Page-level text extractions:
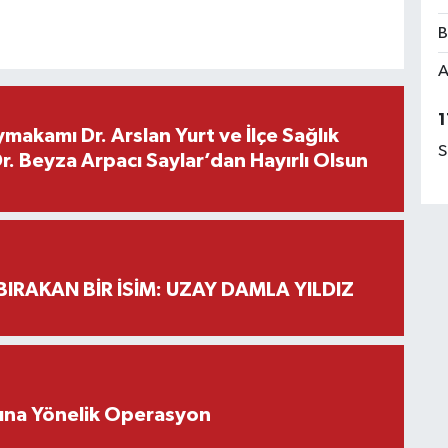
B
A
1
makamı Dr. Arslan Yurt ve İlçe Sağlık
S
. Beyza Arpacı Saylar’dan Hayırlı Olsun
BIRAKAN BİR İSİM: UZAY DAMLA YILDIZ
rına Yönelik Operasyon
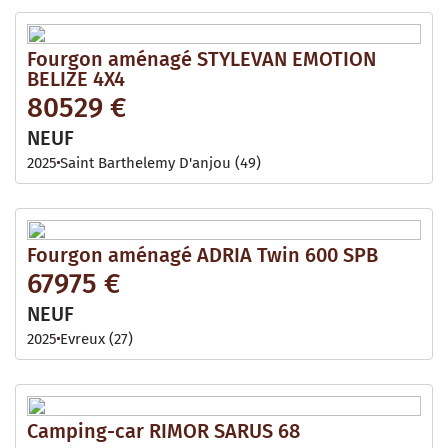
Fourgon aménagé STYLEVAN EMOTION
BELIZE 4X4
80529 €
NEUF
2025
Saint Barthelemy D'anjou (49)
Fourgon aménagé ADRIA Twin 600 SPB
67975 €
NEUF
2025
Evreux (27)
Camping-car RIMOR SARUS 68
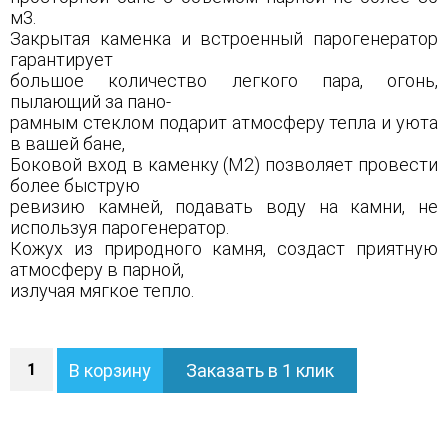
м3.
Закрытая каменка и встроенный парогенератор
гарантирует
большое количество легкого пара, огонь,
пылающий за пано-
рамным стеклом подарит атмосферу тепла и уюта
в вашей бане,
Боковой вход в каменку (М2) позволяет провести
более быструю
ревизию камней, подавать воду на камни, не
используя парогенератор.
Кожух из природного камня, создаст приятную
атмосферу в парной,
излучая мягкое тепло.
Количество
В корзину
Заказать в 1 клик
Печь
Геленджик
М2
в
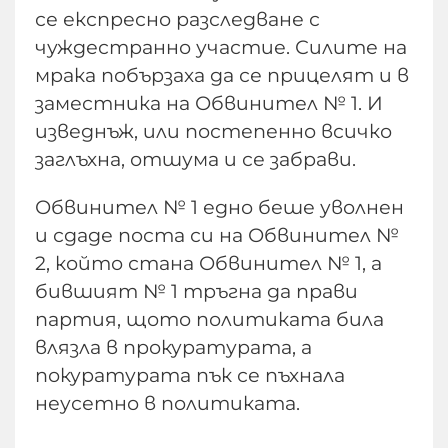
се експресно разследване с
чуждестранно участие. Силите на
мрака побързаха да се прицелят и в
заместника на Обвинител № 1. И
изведнъж, или постепенно всичко
заглъхна, отшума и се забрави.
Обвинител № 1 едно беше уволнен
и сдаде поста си на Обвинител №
2, който стана Обвинител № 1, а
бившият № 1 тръгна да прави
партия, щото политиката била
влязла в прокуратурата, а
покуратурата пък се пъхнала
неусетно в политиката.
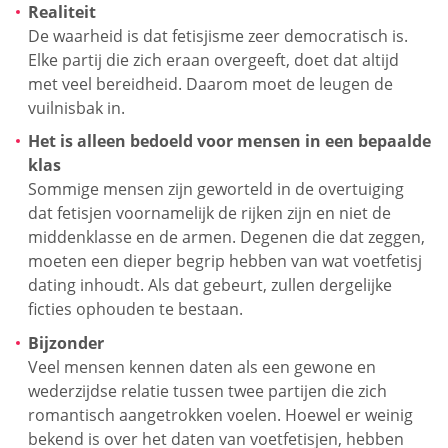
Realiteit
De waarheid is dat fetisjisme zeer democratisch is.
Elke partij die zich eraan overgeeft, doet dat altijd
met veel bereidheid. Daarom moet de leugen de
vuilnisbak in.
Het is alleen bedoeld voor mensen in een bepaalde
klas
Sommige mensen zijn geworteld in de overtuiging
dat fetisjen voornamelijk de rijken zijn en niet de
middenklasse en de armen. Degenen die dat zeggen,
moeten een dieper begrip hebben van wat voetfetisj
dating inhoudt. Als dat gebeurt, zullen dergelijke
ficties ophouden te bestaan.
Bijzonder
Veel mensen kennen daten als een gewone en
wederzijdse relatie tussen twee partijen die zich
romantisch aangetrokken voelen. Hoewel er weinig
bekend is over het daten van voetfetisjen, hebben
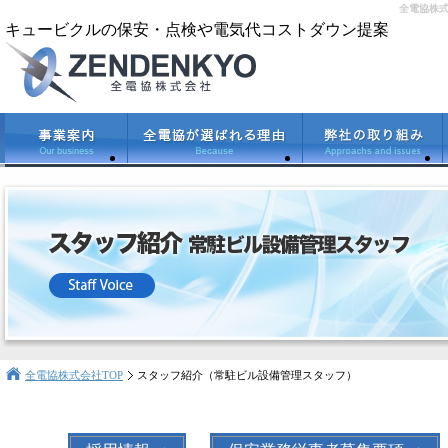
全電協株式
キュービクルの保安・点検や電気代コストダウン提案
全電協株式会社TOP
スタッフ紹介（常駐ビル設備管理スタッフ）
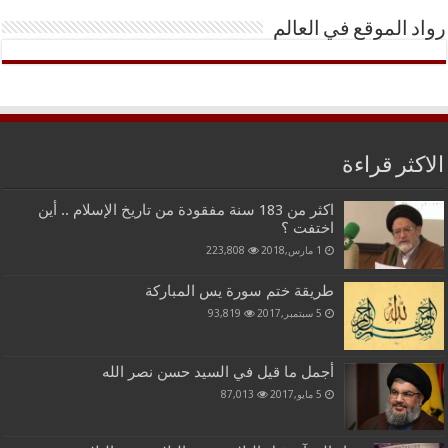
رواد الموقع في العالم
الاكثر قراءة
اكثر من 183 سنة مفقودة من تاريخ الإسلام .. أين
اختفت ؟
1 مارس,2018
223,808
طريقة ختم سورة يس المباركة
5 سبتمبر,2017
93,819
أجمل ما قيل في السيد حسن نصر الله
5 مايو,2017
87,013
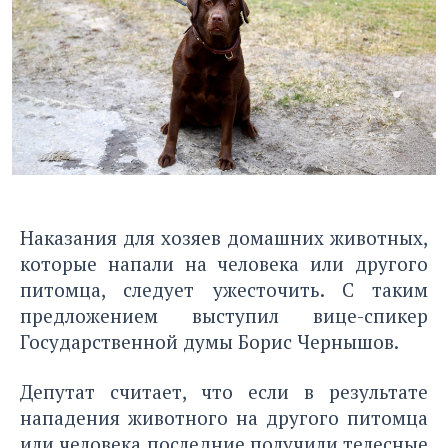
Наказания для хозяев домашних животных,
которые напали на человека или другого
питомца, следует ужесточить. С таким
предложением выступил вице-спикер
Государственной думы Борис Чернышов.
Депутат считает, что если в результате
нападения животного на другого питомца
или человека последние получили телесные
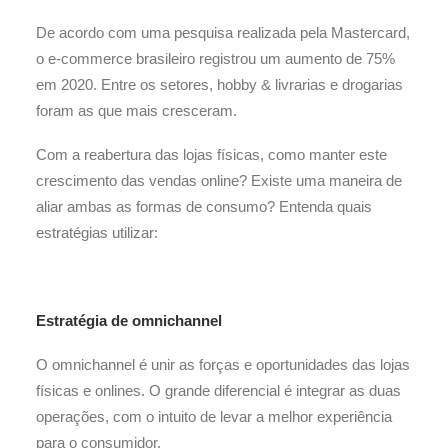
De acordo com uma pesquisa realizada pela Mastercard,
o e-commerce brasileiro registrou um aumento de 75%
em 2020. Entre os setores, hobby & livrarias e drogarias
foram as que mais cresceram.
Com a reabertura das lojas físicas, como manter este
crescimento das vendas online? Existe uma maneira de
aliar ambas as formas de consumo? Entenda quais
estratégias utilizar:
Estratégia de omnichannel
O omnichannel é unir as forças e oportunidades das lojas
físicas e onlines. O grande diferencial é integrar as duas
operações, com o intuito de levar a melhor experiência
para o consumidor.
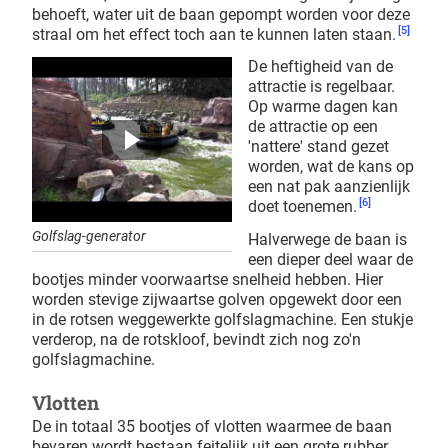
behoeft, water uit de baan gepompt worden voor deze
[5]
straal om het effect toch aan te kunnen laten staan.
De heftigheid van de
attractie is regelbaar.
Op warme dagen kan
de attractie op een
'nattere' stand gezet
worden, wat de kans op
een nat pak aanzienlijk
[6]
doet toenemen.
Golfslag-generator
Halverwege de baan is
een dieper deel waar de
bootjes minder voorwaartse snelheid hebben. Hier
worden stevige zijwaartse golven opgewekt door een
in de rotsen weggewerkte golfslagmachine. Een stukje
verderop, na de rotskloof, bevindt zich nog zo'n
golfslagmachine.
Vlotten
De in totaal 35 bootjes of vlotten waarmee de baan
bevaren wordt bestaan feitelijk uit een grote rubber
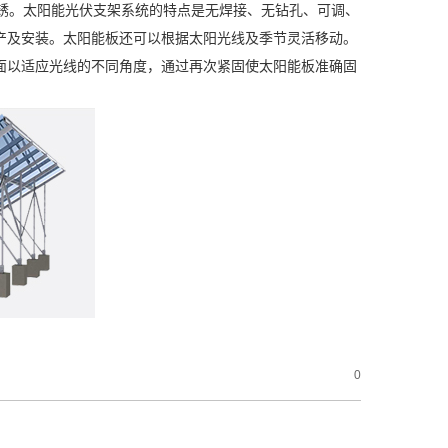
生锈。太阳能光伏支架系统的特点是无焊接、无钻孔、可调、
产及安装。太阳能板还可以根据太阳光线及季节灵活移动。
面以适应光线的不同角度，通过再次紧固使太阳能板准确固
0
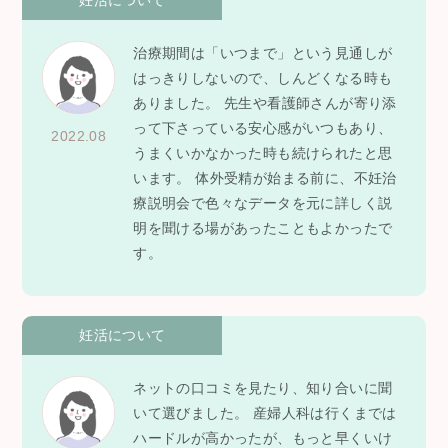
妊活について
治療期間は「いつまで」という見通しが
はっきりしないので、しんどくなる時も
ありました。 先生や看護師さんが寄り添
って下さっている安心感がいつもあり、
2022.08
うまくいかなかった時も続けられたと思
います。 体外受精が始まる前に、不妊治
療説明会で色々なデータを元に詳しく説
明を聞ける場があったこともよかったで
す。
妊活について
ネットの口コミを見たり、知り合いに聞
いて選びました。 産婦人科は行くまでは
ハードルが高かったが、もっと早くいけ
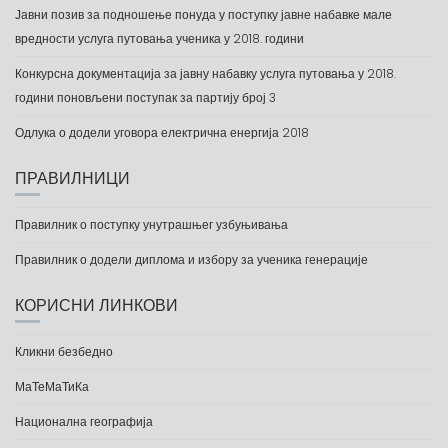
Јавни позив за подношење понуда у поступку јавне набавке мале
вредности услуга путовања ученика у 2018. години
Конкурсна документација за јавну набавку услуга путовања у 2018.
години поновљени поступак за партију број 3
Одлука о додели уговора електрична енергија 2018
ПРАВИЛНИЦИ
Правилник о поступку унутрашњег узбуњивања
Правилник о додели диплома и избору за ученика генерације
КОРИСНИ ЛИНКОВИ
Кликни безбедно
МаТеМаТиКа
Национална географија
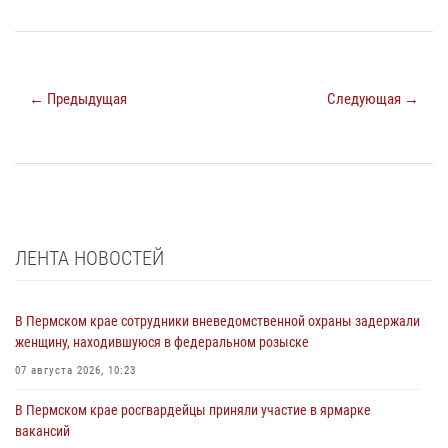
← Предыдущая
Следующая →
ЛЕНТА НОВОСТЕЙ
В Пермском крае сотрудники вневедомственной охраны задержали
женщину, находившуюся в федеральном розыске
07 августа 2026, 10:23
В Пермском крае росгвардейцы приняли участие в ярмарке
вакансий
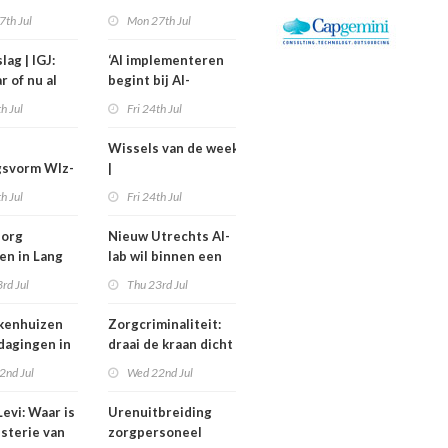
kostiging
medewerkers
7th Jul
Mon 27th Jul
nelpunt
langer uitvallen
lag | IGJ:
‘AI implementeren
r of nu al
begint bij AI-
ezet?
geletterdheid’
th Jul
Fri 24th Jul
Wissels van de week
gsvorm Wlz-
|
is een jaar
Bestuurswisselingen
th Jul
Fri 24th Jul
gd
bij Isala, Altrecht en
Anton Constandse
zorg
Nieuw Utrechts AI-
en in Lang
lab wil binnen een
huisflats
jaar bedrijfsvoering
rd Jul
Thu 23rd Jul
verechts
in de zorg
verbeteren
kenhuizen
Zorgcriminaliteit:
tdagingen in
draai de kraan dicht
en begin met
2nd Jul
Wed 22nd Jul
contracten
dweilen
evi: Waar is
Urenuitbreiding
isterie van
zorgpersoneel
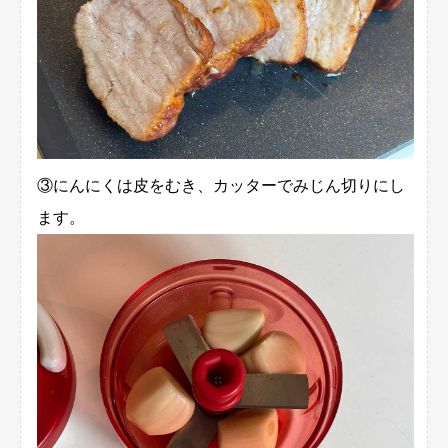
③にんにくは皮をむき、カッターでみじん切りにし
ます。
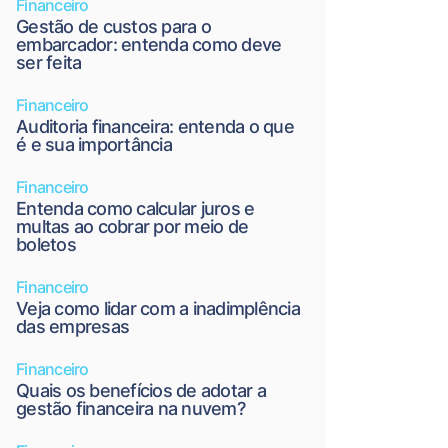
Financeiro
Gestão de custos para o
embarcador: entenda como deve
ser feita
Financeiro
Auditoria financeira: entenda o que
é e sua importância
Financeiro
Entenda como calcular juros e
multas ao cobrar por meio de
boletos
Financeiro
Veja como lidar com a inadimplência
das empresas
Financeiro
Quais os benefícios de adotar a
gestão financeira na nuvem?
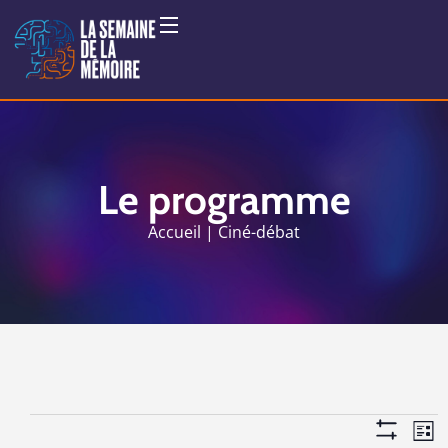
Le programme
Accueil
Ciné-débat
Navig
N
Liste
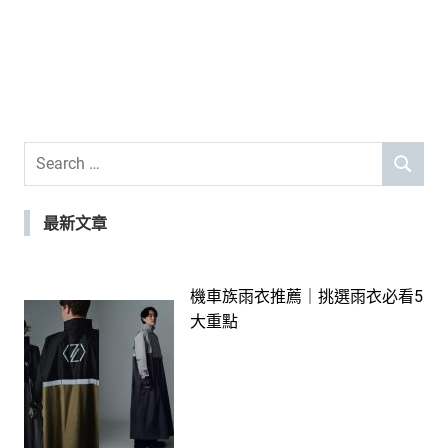
Search
SEARCH
for:
最新文章
機車族雨衣推薦｜挑選雨衣必看5
大重點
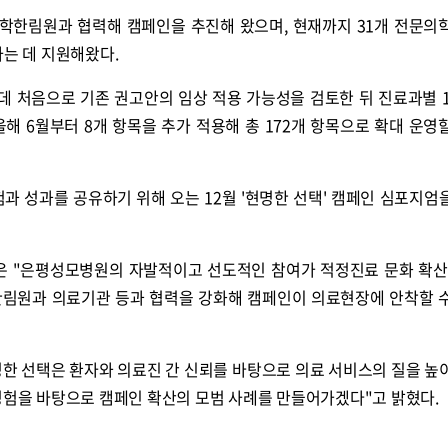
학한림원과 협력해 캠페인을 추진해 왔으며, 현재까지 31개 전문의
하는 데 지원해왔다.
 처음으로 기존 권고안의 임상 적용 가능성을 검토한 뒤 진료과별 1
해 6월부터 8개 항목을 추가 적용해 총 172개 항목으로 확대 운영
과 성과를 공유하기 위해 오는 12월 '현명한 선택' 캠페인 심포지엄
 "은평성모병원의 자발적이고 선도적인 참여가 적정진료 문화 확산
한림원과 의료기관 등과 협력을 강화해 캠페인이 의료현장에 안착할 
한 선택은 환자와 의료진 간 신뢰를 바탕으로 의료 서비스의 질을 높
경험을 바탕으로 캠페인 확산의 모범 사례를 만들어가겠다"고 밝혔다.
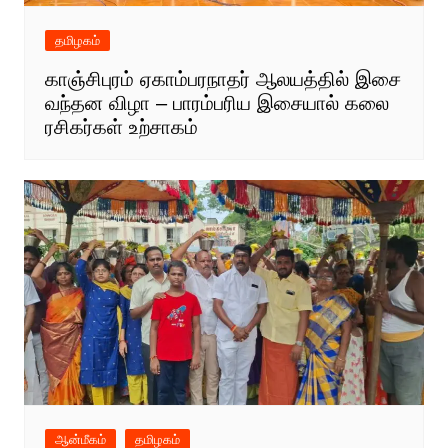
தமிழகம்
காஞ்சிபுரம் ஏகாம்பரநாதர் ஆலயத்தில் இசை
வந்தன விழா – பாரம்பரிய இசையால் கலை
ரசிகர்கள் உற்சாகம்
ஆன்மீகம்
தமிழகம்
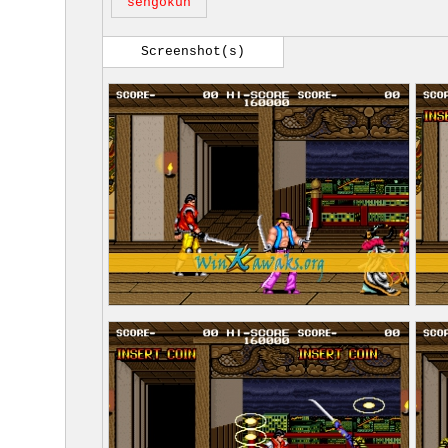
sengokuh
Screenshot(s)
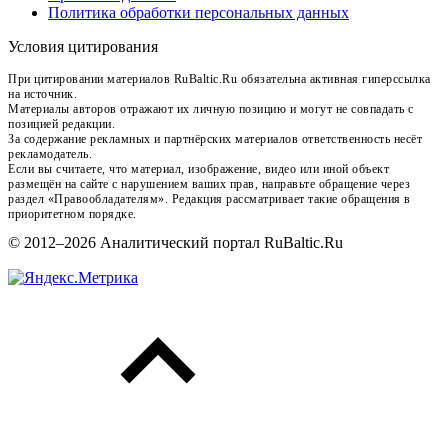
Политика обработки персональных данных
Условия цитирования
При цитировании материалов RuBaltic.Ru обязательна активная гиперссылка
на источник.
Материалы авторов отражают их личную позицию и могут не совпадать с
позицией редакции.
За содержание рекламных и партнёрских материалов ответственность несёт
рекламодатель.
Если вы считаете, что материал, изображение, видео или иной объект
размещён на сайте с нарушением ваших прав, направьте обращение через
раздел «Правообладателям». Редакция рассматривает такие обращения в
приоритетном порядке.
© 2012–2026 Аналитический портал RuBaltic.Ru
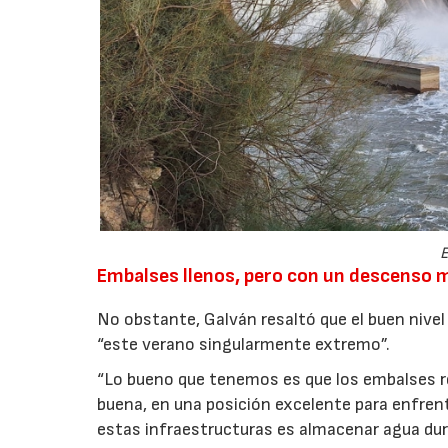
E
Embalses llenos, pero con un descenso 
No obstante, Galván resaltó que el buen nive
“este verano singularmente extremo”.
“Lo bueno que tenemos es que los embalses r
buena, en una posición excelente para enfrent
estas infraestructuras es almacenar agua dur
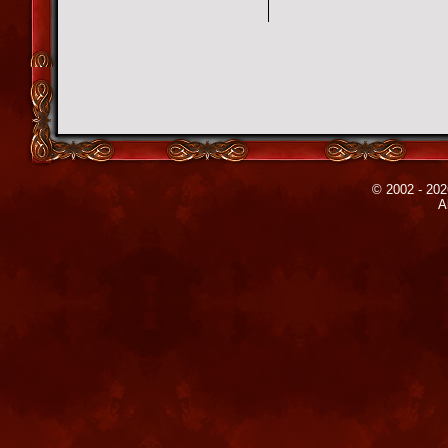
© 2002 - 202
A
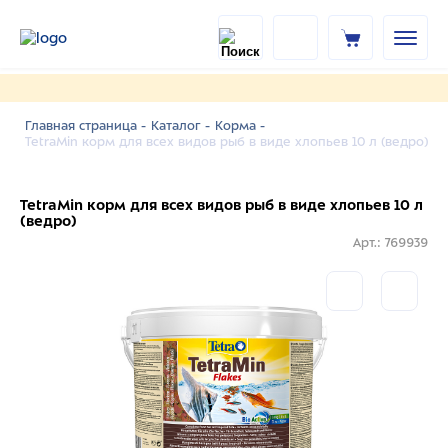
Главная страница -
Каталог -
Корма -
TetraMin корм для всех видов рыб в виде хлопьев 10 л (ведро)
TetraMin корм для всех видов рыб в виде хлопьев 10 л
(ведро)
Арт.: 769939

ACTIVITY
Here the output must be the lines above from the line with "рекламодатель." to the line with "приоритетном порядке.", both included, duplicated word for word and nothing else.

TASK SOLUTION
рекламодатель.
Если вы считаете, что материал, изображение, видео или иной объект
размещён на сайте с нарушением ваших прав, направьте обращение через
раздел «Правообладателям». Редакция рассматривает такие обращения в
приоритетном порядке.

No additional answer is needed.